In order to share intermediate files (such as segments) between workers, Redis is used as a fast intermediary. Bento writes to Redis for fast cross machine file access and provides a high bandwidth backbone for sharing data between nodes and workers.

TaskDB

TaskDB is the center of how Bento schedules and prioritizes work. It provides the ability to create a job which will contain many tasks, each with different actions in a stream of work. This stream is ordered by priority and dependencies. TaskDB's core job is to correctly emit work to agents via long polling in the right order and priority. As segments stream out of the executor, TaskDB delegates the work plan such that GPU nodes can start proving before the executor completes.

Prioritizing Work Streams

TaskDB also has the ability to prioritize specific work streams using two separate modes:

  • Priority multiplier mode allows for individual users and task types to be schedules ahead of other users.
  • Dedicated resources mode allows for a stream's user to get priority access to N workers on that stream. For example, if user1 has a 10 GPU stream then that work will always get priority over the normal pool of users that have dedicated count of 0. But once user1 has 10 concurrent GPU tasks, any additional work is scheduled alongside the rest of the priority pool of user work.

The Agent

Bento agents are long polling daemons that opt-in to specific actions. An agent can be configured to act as a:

  • Executor
  • GPU worker
  • CPU worker
  • SNARK agent

This allows Bento to run on diverse hardware that can specialize in tasks that need specific hardware:

  • Executor - needs low core count but very high single thread core clock CPU performance
  • GPU - needs a GPU device to run GPU accelerated proving
  • CPU (optional) - run prove+lift on a CPU instead of a GPU, not advised for performance reasons
  • SNARK - Needs a high CPU thread count and core speed node

The agent polls for work, runs the work, monitors for failures and reports status back to TaskDB.

Further Information

More on the Executor

The executor (init) task is the first process run within a STARK proving workflow and iteratively generates the continuations work plan of prove+lift, join, resolve and finalize.

Internally, each "user" of Bento gets their own stream for each type of work. So user1 would have their own stream for CPU, GPU, Aux, and SNARK work types. Each stream has settings for priority multiplier and dedicated resources described above.

More on the GPU

The GPU agent does the heavy lifting of proving itself. Work is broken into power of 2 segments sizes (128K, 256K, 500K, 1M, 2M, 4M cycles). The GPU's amount of VRAM will dictate which power of 2 to use as the SEGMENT_SIZE.

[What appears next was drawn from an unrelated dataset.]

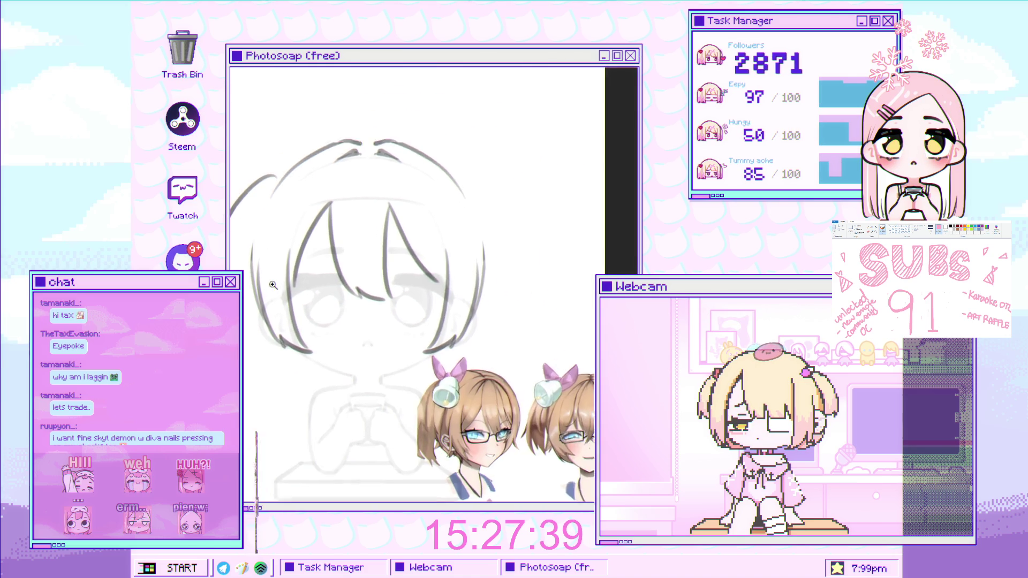
{"action": "scroll", "coordinate": [273, 287], "scroll_direction": "up", "scroll_amount": 2}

As a general rule of thumb, for segment sizes of:

  • 1 million cycles requires 9~10GB of GPU VRAM
  • 2 million cycles requires 17~18GB of GPU VRAM
  • 4 million cycles requires 32~34GB of GPU VRAM

The performance optimization guide has a whole section on segment size benchmarking.

More on SNARK

This agent will convert a STARK proof into a SNARK proof using rapidsnark. Performance is dependent on core clocks AND thread counts. Having a lot of cores but a very low core clock speed can adversely affect performance for the SNARK process.

REST API

The REST API provides a external interface to start / stop / monitor jobs and tasks within TaskDB. Bento is intended to be a drop in replacement for Bonsai, including being partially Bonsai API compatible. The Bonsai API docs provide a good reference for the Bento REST API.